É claro que isso não significa que os judeus tenham pouca influência econômica no Brasil. Há, no entanto, uma diferença realmente grande, para a percepção do público, entre um jornal que tem anunciantes judeus e um jornal que apresenta um importante intelectual judeu. Somente quando os anunciantes Judeus fizerem pressão para uma cobertura pró-Israel, o público (ou na verdade a pequena parte do público que está de facto interessada no assunto) passará a ver os empresários Judeus como um grupo político coerente.

Além disso, devemos notar que os brasileiros são mais propensos a julgar as pessoas individualmente do que a ter preconceitos étnicos ou raciais. Assim como Pelé é Pelé antes de ser negro, Sílvio Santos é Sílvio Santos antes de ser judeu – com a diferença que todo torcedor de Pelé vê que ele é negro, mas nem todo torcedor de Sílvio Santos sabe que ele é judeu. Ser um pioneiro na venda de crédito e ter “Quem quer dinheiro?” como bordão (repetido enquanto ele joga dinheiro para seu público feminino) poderia torná-lo uma perfeita caricatura antissemita de um judeu materialista, mas no Brasil todo mundo adora Sílvio Santos (menos as feministas, que não gostam de ninguém, nem mesmo de Pelé) .

As elites brasileiras são ambíguas em relação ao comunismo

Como Finkelstein conta em The Holocaust Industry , a correlação entre ser um imigrante judeu e ser um comunista era grande o suficiente para incomodar as antigas elites judaicas nos EUA. As tensões entre esta elite e os imigrantes comunistas resultaram tanto no apoio entusiástico ao macarthismo por parte da elite judaica como na luta polarizada dentro da comunidade judaica americana.
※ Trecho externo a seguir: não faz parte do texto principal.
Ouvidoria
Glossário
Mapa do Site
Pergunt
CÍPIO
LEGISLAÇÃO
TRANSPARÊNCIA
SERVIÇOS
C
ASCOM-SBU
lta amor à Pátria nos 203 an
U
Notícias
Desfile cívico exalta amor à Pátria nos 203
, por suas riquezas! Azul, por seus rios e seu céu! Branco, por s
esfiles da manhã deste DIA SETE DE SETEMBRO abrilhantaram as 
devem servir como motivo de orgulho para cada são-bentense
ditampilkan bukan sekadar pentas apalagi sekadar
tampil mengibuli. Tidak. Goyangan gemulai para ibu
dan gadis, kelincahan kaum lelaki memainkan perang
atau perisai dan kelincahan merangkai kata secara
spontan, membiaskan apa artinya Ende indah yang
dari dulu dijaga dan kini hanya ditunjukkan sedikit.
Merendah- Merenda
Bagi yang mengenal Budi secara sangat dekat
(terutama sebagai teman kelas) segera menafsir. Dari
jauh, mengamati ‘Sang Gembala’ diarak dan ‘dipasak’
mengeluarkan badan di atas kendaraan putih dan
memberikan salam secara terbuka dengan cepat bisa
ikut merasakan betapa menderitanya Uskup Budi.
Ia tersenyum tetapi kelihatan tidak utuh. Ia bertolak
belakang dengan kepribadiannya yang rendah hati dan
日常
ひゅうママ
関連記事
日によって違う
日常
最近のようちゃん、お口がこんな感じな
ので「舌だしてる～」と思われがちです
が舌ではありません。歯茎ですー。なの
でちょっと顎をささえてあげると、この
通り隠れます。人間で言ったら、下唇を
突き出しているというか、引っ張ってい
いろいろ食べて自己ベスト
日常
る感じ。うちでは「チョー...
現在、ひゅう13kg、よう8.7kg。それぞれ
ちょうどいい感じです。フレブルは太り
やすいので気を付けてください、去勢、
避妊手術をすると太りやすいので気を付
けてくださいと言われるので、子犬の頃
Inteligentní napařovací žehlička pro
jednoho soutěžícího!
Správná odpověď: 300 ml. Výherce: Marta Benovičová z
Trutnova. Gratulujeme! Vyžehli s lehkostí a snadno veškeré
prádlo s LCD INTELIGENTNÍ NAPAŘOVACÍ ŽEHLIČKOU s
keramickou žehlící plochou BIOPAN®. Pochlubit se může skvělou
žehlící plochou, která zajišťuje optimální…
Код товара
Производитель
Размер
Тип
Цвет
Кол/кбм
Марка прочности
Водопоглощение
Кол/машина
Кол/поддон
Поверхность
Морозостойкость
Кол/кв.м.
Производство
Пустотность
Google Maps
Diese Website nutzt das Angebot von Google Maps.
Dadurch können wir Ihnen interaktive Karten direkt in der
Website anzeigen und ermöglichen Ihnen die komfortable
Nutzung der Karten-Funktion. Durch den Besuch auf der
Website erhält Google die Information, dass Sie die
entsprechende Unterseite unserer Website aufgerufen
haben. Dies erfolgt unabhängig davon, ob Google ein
No Brasil, as coisas eram muito diferentes. Em primeiro lugar, porque não existiam velhas elites judaicas (o nosso país foi fundado pela Contra-Reforma) e poucos imigrantes Ashkenazi vieram para cá. Então, mesmo que tivéssemos muitos imigrantes comunistas Ashkenazi, as pessoas que chamaram mais atenção para o comunismo no Brasil foram do Exército Brasileiro, com a “Intentona” comunista de 1935 (uma tentativa realmente mal planejada de fazer uma Revolução Comunista com um poucos quartéis militares). Se um brasileiro, durante o ápice do anticomunismo (ou seja, durante o Estado Novo, 1937 – 1945), formasse uma imagem estereotipada de comunista, isso seria a de um soldado de baixa patente. Este poderia ser o caso até 1964, quando os militares fizeram um expurgo dentro do Exército.

Vale a pena notar também que os comunistas e os integralistas (os fascistas brasileiros) mudaram de lugar social. Durante o Estado Novo, Getúlio Vargas perseguiu integralistas e comunistas. Se os comunistas estavam no Exército, os integralistas estavam na Igreja Católica, nos sindicatos estudantis e nos círculos intelectuais. Durante o período militar (1964 – 1985), porém, o Exército, após uma limpeza anticomunista, procurou perseguir os comunistas, que então estavam na Igreja Católica, nos sindicatos estudantis e nos círculos intelectuais. No final das contas, as elites brasileiras são ambíguas em relação ao comunismo, então não haveria motivos para estigmatizar o judeu como comunista de forma profunda ou por muito tempo. Outro símbolo desta ambiguidade é o próprio Getúlio Vargas, que, de algoz dos comunistas durante a sua ditadura, tornou-se um aliado dos comunistas na democracia, partilhando uma plataforma com Luiz Carlos Prestes.

Embora os judeus tenham uma propensão a manter certa unidade cultural na diáspora, o Brasil lhes dá a liberdade de serem apenas uma pessoa individual, reduzindo a pressão do grupo sobre um judeu. Além disso, os clichês macarthistas que deram origem a tanta politização dentro das comunidades judaicas nos EUA não poderiam aderir aos judeus no Brasil, tanto porque temos muitos gentios comunistas como porque o anticomunismo não tem todo esse poder aqui.